Problem to solve
Select and reproduce each line of the listing below that bears the string "left".

Records shown
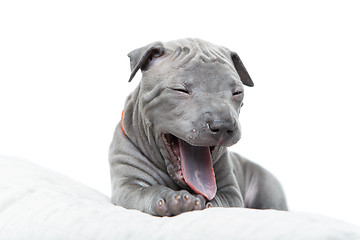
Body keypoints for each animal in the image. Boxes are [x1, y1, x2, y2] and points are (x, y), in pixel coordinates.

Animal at [108, 39, 288, 216]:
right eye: (180, 90)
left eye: (237, 92)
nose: (223, 125)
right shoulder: (127, 186)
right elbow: (146, 191)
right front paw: (169, 198)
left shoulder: (231, 191)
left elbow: (222, 200)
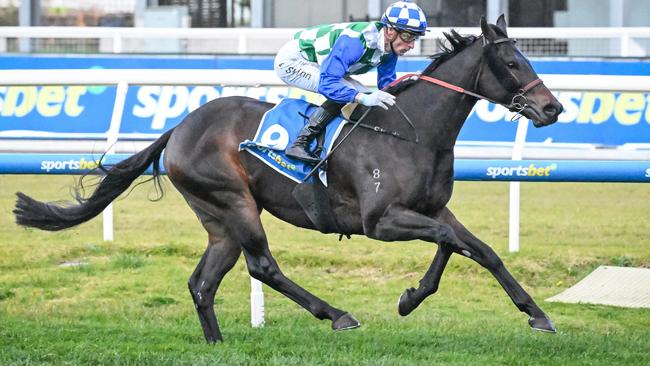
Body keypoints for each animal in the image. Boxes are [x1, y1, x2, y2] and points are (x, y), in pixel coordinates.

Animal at [15, 16, 560, 344]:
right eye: (512, 63)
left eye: (528, 59)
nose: (553, 108)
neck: (413, 133)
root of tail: (180, 127)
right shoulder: (381, 222)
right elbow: (451, 241)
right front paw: (410, 299)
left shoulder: (430, 208)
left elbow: (477, 249)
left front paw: (535, 313)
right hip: (234, 202)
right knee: (262, 267)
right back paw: (336, 314)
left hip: (219, 220)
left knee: (202, 282)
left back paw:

Solution below
left eye: (237, 92)
left shoulder: (231, 191)
left elbow: (222, 200)
left eye: (528, 59)
left shoulder: (430, 208)
left elbow: (477, 249)
left front paw: (535, 313)
left hip: (219, 220)
left knee: (202, 282)
left back paw:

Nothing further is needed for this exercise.